Они стояли, обнявшись, еще минут пять, потом пошли домой, счастливые и окрыленные. Как семья, не знавшая ни бед, ни горя, ни отчаяния.


Осенние лучики восходящего солнца осветили комнату. Открыв глаза, Виктория зевнула, потянулась, прижала к себе белого плюшевого мишку, свернулась в клубок и посмотрела в окно, за которым игривый осенний денек купался в лучах утреннего солнца.

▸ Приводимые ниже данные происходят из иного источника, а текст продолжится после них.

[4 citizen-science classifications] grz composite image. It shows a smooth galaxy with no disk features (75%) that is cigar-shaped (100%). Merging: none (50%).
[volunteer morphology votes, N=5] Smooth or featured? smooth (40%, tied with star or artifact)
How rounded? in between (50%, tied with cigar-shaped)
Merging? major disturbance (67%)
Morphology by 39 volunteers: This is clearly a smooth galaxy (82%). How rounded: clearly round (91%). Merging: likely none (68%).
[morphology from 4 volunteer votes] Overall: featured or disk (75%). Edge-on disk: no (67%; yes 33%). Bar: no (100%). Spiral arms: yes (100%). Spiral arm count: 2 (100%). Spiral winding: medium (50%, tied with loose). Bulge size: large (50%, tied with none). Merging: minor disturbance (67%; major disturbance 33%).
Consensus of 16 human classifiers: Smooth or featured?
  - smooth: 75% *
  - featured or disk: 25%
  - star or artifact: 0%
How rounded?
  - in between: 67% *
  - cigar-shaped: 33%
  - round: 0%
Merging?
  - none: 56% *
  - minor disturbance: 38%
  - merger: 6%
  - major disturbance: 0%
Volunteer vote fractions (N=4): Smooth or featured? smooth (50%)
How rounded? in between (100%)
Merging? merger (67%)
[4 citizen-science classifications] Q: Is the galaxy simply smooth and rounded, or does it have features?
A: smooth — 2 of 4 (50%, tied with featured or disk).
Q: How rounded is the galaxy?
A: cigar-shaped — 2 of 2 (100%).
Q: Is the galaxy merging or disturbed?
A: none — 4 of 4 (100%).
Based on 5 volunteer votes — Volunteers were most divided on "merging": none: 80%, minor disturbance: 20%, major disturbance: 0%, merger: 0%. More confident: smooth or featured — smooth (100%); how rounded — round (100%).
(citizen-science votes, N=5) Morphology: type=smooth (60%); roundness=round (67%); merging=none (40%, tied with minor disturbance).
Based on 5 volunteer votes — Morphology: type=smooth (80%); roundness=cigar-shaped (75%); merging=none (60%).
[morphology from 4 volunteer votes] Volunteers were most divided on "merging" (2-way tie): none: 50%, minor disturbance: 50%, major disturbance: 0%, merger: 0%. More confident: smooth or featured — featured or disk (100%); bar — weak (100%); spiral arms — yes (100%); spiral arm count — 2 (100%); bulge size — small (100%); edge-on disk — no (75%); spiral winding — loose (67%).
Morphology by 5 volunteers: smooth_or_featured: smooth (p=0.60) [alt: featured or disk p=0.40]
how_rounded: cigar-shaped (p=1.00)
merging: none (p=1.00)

Она зарылась лицом в мягкую игрушку и прикоснулась подбородком к чему-то острому и твердому. Отпрянув, Вика подняла мишку и увидела, что под ним лежит запечатанный белый конверт. Она с недоумением, но с некой надеждой взяла его в руки, быстро разорвала и вытащила пожелтевший листок, исписанный с двух сторон черными и красными чернилами:

«Привет, дорогая Виктория!

Надеюсь, это письмо пришло к тебе и не затерялось среди безграничных просторов вселенной. Надеюсь, что ты его прочтешь.

Начну, пожалуй, с извинений. Прости, что сейчас я не с тобой: не целую, не обнимаю, не ласкаю тебя. Прости, что не помогаю тебе пережить тот кошмар, который обрушился на тебя и на твою семью. Прости меня за то, что написал это письмо, а не сообщил тебе обо всем лично. Решил, что встреча перед долгим расставанием будет невыносимой и близка к смертельному отчаянью. И что можно сказать за три минуты, отведенные мне на прощание? Надеюсь, ты меня простишь за своевольность.

Три минуты любоваться, как ты сладко спишь, уткнувшись лицом в подушку, прижимая к себе плюшевого мишку – это было поистине бесценная награда за тот путь, что я прошел за эти долгие и кошмарные недели неведенья, страха и бесцеремонного властвования опустошенности внутри моего нутра. Я задыхался от одиночества, которое пожирало меня и продолжает пожирать, как червь сладкое яблоко. Отец, узнав о том, что я хочу сбежать на острова забвения, запер меня в камере. В скором времени он признался, что приходил к тебе, пытал, пытаясь вытащить какую-либо информацию. Я от ярости, негодования и жгучего отвращения к его персоне, взбесился так, что стены камеры задрожали, треснули и рухнули. Удивленный и взволнованный отец пытался меня остановить, но у него ничего не вышло, я легко вырвался из его стальных объятий, потому что со времени, сам того не осознавая, стал сильнее его. Когда я его ударил, он повалился на пол, ошарашено глядя в мои глаза. Вот тогда, я впервые увидел, что он боится меня, моей разрушительной силы.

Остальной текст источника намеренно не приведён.